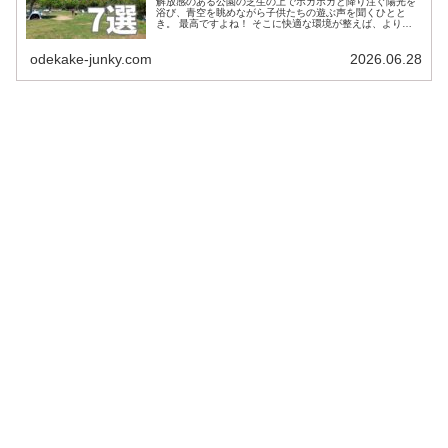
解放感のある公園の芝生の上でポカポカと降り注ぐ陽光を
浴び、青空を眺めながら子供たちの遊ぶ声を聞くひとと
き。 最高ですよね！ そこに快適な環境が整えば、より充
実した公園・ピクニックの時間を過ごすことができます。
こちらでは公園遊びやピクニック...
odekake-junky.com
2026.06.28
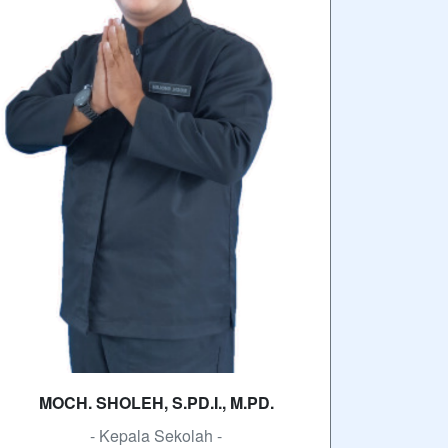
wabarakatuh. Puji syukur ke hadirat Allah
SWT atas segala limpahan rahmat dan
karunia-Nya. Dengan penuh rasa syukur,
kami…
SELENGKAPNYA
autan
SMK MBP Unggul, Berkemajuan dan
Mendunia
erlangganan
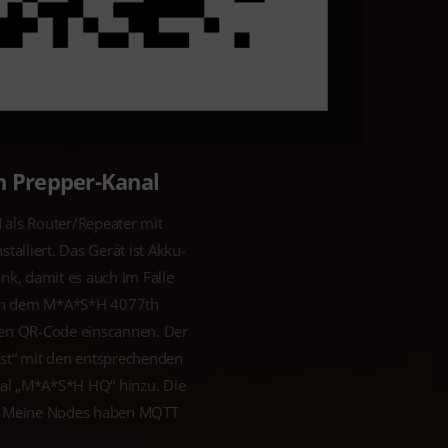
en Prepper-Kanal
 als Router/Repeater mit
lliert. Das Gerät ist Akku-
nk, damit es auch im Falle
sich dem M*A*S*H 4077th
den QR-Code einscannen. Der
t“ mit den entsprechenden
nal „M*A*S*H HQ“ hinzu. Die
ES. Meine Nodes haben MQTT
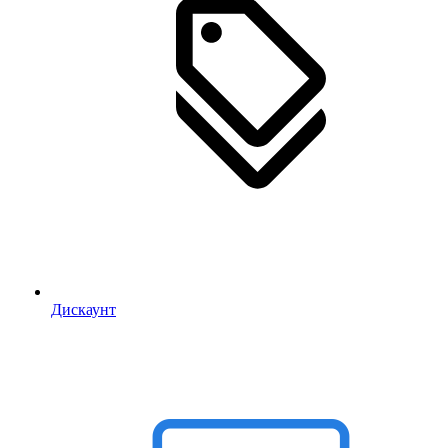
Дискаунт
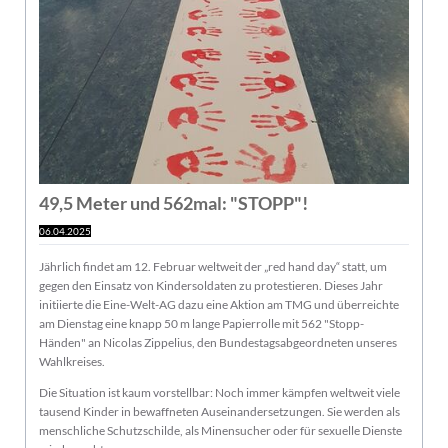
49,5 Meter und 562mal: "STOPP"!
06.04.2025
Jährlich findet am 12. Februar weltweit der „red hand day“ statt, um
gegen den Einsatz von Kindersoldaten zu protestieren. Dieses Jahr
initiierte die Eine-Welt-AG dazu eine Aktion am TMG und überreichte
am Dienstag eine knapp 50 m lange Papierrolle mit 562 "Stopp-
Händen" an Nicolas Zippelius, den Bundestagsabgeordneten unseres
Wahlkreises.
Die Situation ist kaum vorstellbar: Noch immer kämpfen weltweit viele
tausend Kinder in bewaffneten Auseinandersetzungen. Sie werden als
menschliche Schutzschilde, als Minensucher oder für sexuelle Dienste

......

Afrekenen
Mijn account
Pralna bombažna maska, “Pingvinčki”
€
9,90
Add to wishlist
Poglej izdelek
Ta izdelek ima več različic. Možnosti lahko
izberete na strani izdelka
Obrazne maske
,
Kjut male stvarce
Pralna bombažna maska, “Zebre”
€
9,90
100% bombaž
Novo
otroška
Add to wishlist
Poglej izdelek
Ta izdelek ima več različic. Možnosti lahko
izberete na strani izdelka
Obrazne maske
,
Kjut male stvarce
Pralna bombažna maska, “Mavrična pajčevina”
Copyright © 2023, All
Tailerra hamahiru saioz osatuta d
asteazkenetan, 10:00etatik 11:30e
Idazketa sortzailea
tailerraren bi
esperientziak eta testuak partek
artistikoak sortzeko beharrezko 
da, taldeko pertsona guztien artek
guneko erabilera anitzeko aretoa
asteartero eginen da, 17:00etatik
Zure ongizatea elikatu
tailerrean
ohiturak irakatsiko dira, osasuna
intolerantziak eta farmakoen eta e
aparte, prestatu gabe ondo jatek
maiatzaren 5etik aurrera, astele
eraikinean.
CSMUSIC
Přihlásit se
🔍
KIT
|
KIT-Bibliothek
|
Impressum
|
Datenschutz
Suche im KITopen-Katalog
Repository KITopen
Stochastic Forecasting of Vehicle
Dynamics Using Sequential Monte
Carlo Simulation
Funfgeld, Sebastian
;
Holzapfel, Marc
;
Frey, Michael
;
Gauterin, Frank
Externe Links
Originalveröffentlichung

......

**What the exercise asks**
Give again the stretch of the entries above that begins at the line with "SWT atas segala limpahan rahmat dan" and ends at the line with "menschliche Schutzschilde, als", word for word, with no pictures.

**Answer to this problem**
SWT atas segala limpahan rahmat dan
karunia-Nya. Dengan penuh rasa syukur,
kami…
SELENGKAPNYA
autan
SMK MBP Unggul, Berkemajuan dan
Mendunia
erlangganan
en Prepper-Kanal
 als Router/Repeater mit
lliert. Das Gerät ist Akku-
nk, damit es auch im Falle
sich dem M*A*S*H 4077th
den QR-Code einscannen. Der
t“ mit den entsprechenden
nal „M*A*S*H HQ“ hinzu. Die
ES. Meine Nodes haben MQTT
Дискаунт
49,5 Meter und 562mal: "STOPP"!
06.04.2025
Jährlich findet am 12. Februar weltweit der „red hand day“ statt, um
gegen den Einsatz von Kindersoldaten zu protestieren. Dieses Jahr
initiierte die Eine-Welt-AG dazu eine Aktion am TMG und überreichte
am Dienstag eine knapp 50 m lange Papierrolle mit 562 "Stopp-
Händen" an Nicolas Zippelius, den Bundestagsabgeordneten unseres
Wahlkreises.
Die Situation ist kaum vorstellbar: Noch immer kämpfen weltweit viele
tausend Kinder in bewaffneten Auseinandersetzungen. Sie werden als
menschliche Schutzschilde, als Minensucher oder für sexuelle Dienste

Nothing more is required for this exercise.